This Confession contains many interesting references to the personal history and apostolic labours of St. Patrick, which are not always remembered; and which ought to be separated from the more uncertain and controverted facts of his history.

His father was Calpornus, or Calpornius, a deacon, who was the son of Potitus, and Potitus was the son of Odissus, a priest. The text, however, leaves it doubtful whether the word priest belongs to Potitus or to Odissus.[89] His father dwelt in the township (vico) of Bannavem Taberniae. He had also a small villa not far off, “where I was made captive at the age of about sixteen years.” He was in ignorance of the knowledge of the true God,[90] which is to be understood of his defective training as a Christian during the years of his boyhood; for he adds that he did not keep God’s Commandments, and was not obedient to the priests—our priests—as he calls them, when they admonished him to attend to his salvation. Therefore it was God punished him by this captivity in a strange land, at the end of the world. But that God pitied his youth and ignorance, and showed him mercy, consoling the captive as a father consoles his son. For which he earnestly thanks God, and takes occasion to profess his faith in the Holy Trinity, as Arianism was then rampant in the Church. After much hesitation he resolved to write this Confession in order to show the true motives of his own heart to his friends and relations.

The reason of his delay and hesitation was the rudeness of his style and language in consequence of his captivity when he had to make use of a strange tongue. But he should be forgiven, for the conversion of the Irish was the epistle of salvation, which he had written by deeds, not by words, not in ink, but in the Spirit of God. Though he was a stone sunk in the mire, a man of no account in the eyes of the world, yet God in His mercy exalted him; for which he will always give earnest thanks to God. Hence he wishes to make known God’s goodness in his regard, and to leave it as a legacy of God’s mercy to his brethren, and to the thousands of spiritual children whom he baptized.

When he came to Ireland (Hiberione), his daily employment was to feed cattle (pecora); but then it was the love of God began to grow within him, and he used to pray even up to a hundred times a day and as many in the night; he used to rise before the dawn to pray in the woods and mountains in the midst of rain, and hail, and snow.

One night he heard a voice saying to him in sleep—“your ship is ready”—and he travelled 200 miles to the port, where he had never been before, and where he knew no one. Thus after six years’ captivity he succeeded in reaching this port. The master of the vessel at first would not take him on board, but afterwards he relented, when Patrick was returning to the cottage where he had got lodging. He was called back, and invited to go on board as one of themselves; but he declined familiar intimacy[91] through fear of God, because they were Gentiles.

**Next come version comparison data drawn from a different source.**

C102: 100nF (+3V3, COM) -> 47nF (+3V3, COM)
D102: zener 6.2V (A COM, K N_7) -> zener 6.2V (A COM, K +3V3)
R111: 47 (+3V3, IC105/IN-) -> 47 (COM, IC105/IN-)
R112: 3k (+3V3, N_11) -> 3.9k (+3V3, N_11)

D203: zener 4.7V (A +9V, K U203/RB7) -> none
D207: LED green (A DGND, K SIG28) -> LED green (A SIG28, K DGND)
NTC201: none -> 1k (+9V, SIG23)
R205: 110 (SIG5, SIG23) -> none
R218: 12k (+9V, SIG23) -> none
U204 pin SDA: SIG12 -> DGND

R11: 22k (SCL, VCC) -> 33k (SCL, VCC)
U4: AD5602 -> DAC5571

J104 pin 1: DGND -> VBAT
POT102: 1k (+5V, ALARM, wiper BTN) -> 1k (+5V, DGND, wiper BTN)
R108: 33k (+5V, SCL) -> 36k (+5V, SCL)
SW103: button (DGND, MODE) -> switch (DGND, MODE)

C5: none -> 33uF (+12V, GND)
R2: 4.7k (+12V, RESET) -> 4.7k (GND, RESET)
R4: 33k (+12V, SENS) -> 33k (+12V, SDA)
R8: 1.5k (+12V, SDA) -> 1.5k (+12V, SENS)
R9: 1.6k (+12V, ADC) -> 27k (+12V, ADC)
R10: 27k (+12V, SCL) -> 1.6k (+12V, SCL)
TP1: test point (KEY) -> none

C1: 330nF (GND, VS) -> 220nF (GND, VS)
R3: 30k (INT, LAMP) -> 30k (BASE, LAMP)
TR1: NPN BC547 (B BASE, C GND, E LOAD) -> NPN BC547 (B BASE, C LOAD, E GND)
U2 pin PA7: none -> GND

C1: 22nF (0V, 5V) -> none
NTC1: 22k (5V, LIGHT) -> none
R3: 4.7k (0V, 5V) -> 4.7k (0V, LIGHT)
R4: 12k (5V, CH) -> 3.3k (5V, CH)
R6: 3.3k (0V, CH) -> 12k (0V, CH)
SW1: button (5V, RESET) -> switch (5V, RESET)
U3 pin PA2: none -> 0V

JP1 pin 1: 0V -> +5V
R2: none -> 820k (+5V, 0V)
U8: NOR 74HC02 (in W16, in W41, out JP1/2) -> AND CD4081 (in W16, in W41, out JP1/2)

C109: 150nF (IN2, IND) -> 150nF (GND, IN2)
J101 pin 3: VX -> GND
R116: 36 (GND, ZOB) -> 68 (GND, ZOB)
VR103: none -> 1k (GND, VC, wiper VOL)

In three days they disembarked in a desert land, through which they travelled for twenty-eight days, and were well nigh starving, until relieved at the prayer of Patrick. Reference is then made to the great stone that seemed to fall upon him in a dream, from the weight of which he was relieved by invoking Elias. It seems, too, that he fell into a second captivity, which continued for two months; but the text here is uncertain, and can scarcely be relied on.

He succeeded, however, in reaching the home of his parents in Britain—in Britannis—and they most earnestly besought him to remain with them, now that he had escaped from so many dangers.

But the Angel Victor, in the guise of a man from Ireland, gave him a letter in which the “voice of the Irish” called him away; the voices of those who dwelt near the wood of Focluth, from which he seems to have escaped, also called upon him to come once more and walk amongst them. The Spirit of God, too, spoke within his soul and urged him to return to Ireland. The same Holy Spirit encouraged him to persevere when objection was made by certain elders to his elevation to the episcopacy. Therefore, he was encouraged to undertake the great task, and his conscience never blamed him for what he had done.

It would be tedious, he adds, to recount all his missionary labours, or even a part of them. Twelve times his life (anima) was in danger, from which God rescued him, and from many other plots and ambuscades also, and therein God rewarded him for giving up his parents and his country, and all their gifts, and heeding not their prayers and tears, that he might preach the Gospel in Ireland, where he had to endure insult and persecution even unto bonds. But he strove to do the work faithfully, and God blessed his efforts, and those wonderful things were accomplished by the apostle, to which we have already referred.

Hence, though anxious to visit his parents and his native country in Britain, and even to revisit the brethren in Gaul—here referred to for the first time—and to see the face of God’s Saints there, he was bowed in spirit, and would not leave his beloved converts, but resolved to spend the rest of his life amongst them.